Despite facing 13 consecutive interest rate rises since May 2022, the property market has shown resilience, spurred by optimism over potential rate cuts later in the year and positive inflation news.

The limited supply of dwellings in comparison to the demand is a major driver behind the price growth, with factors such as high levels of net overseas migration and delays in new construction due to industry constraints playing significant roles.

In Melbourne, the property market is notably vibrant, with real estate agents noting an increase in buyer interest ahead of anticipated rate cuts.

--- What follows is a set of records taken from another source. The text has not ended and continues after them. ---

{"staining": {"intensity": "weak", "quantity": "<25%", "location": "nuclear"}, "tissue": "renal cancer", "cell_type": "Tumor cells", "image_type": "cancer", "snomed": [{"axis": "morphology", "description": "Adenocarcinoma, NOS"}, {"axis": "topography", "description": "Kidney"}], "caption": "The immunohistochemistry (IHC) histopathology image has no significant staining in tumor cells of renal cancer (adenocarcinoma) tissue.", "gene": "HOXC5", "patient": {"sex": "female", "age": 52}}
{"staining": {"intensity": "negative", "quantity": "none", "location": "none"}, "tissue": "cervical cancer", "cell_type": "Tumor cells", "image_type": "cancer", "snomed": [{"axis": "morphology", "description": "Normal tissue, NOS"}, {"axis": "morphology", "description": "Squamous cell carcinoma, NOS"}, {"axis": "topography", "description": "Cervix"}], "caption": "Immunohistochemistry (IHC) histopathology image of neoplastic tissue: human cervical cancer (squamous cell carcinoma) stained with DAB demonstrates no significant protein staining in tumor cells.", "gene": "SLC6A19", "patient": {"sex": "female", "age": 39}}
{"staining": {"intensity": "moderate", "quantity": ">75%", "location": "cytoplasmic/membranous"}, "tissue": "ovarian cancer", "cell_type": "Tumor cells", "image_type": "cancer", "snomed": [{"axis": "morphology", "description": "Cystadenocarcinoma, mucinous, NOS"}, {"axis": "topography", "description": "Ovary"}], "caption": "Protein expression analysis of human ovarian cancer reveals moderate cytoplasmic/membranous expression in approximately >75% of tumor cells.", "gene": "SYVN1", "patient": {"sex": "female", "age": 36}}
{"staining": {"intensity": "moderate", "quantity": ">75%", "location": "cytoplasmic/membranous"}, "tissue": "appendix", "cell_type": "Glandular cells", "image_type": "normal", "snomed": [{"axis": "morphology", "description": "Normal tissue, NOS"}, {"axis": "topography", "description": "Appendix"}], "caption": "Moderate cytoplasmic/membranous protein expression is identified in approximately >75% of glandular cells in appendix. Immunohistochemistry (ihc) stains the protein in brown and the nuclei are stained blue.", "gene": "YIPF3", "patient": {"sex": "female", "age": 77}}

Despite the current upward trend, there are several factors that could yet limit growth, including a softening economy, potential delays in rate cuts and rising unemployment.

Rate reduction will help

Investors are still lured, however, by the possibility of a cash rate reduction towards the end of 2024, which would boost to housing market yet again by making it accessible to first-time home buyers looking to enter the market.

The next meeting of the Reserve Bank is scheduled for March 18-19, with most economists not expecting a rate cut until the latter half of the year.

The interplay of buyer optimism, supply constraints, and economic challenges continues to shape the Australian housing market's trajectory, presenting a complex landscape for both buyers and sellers.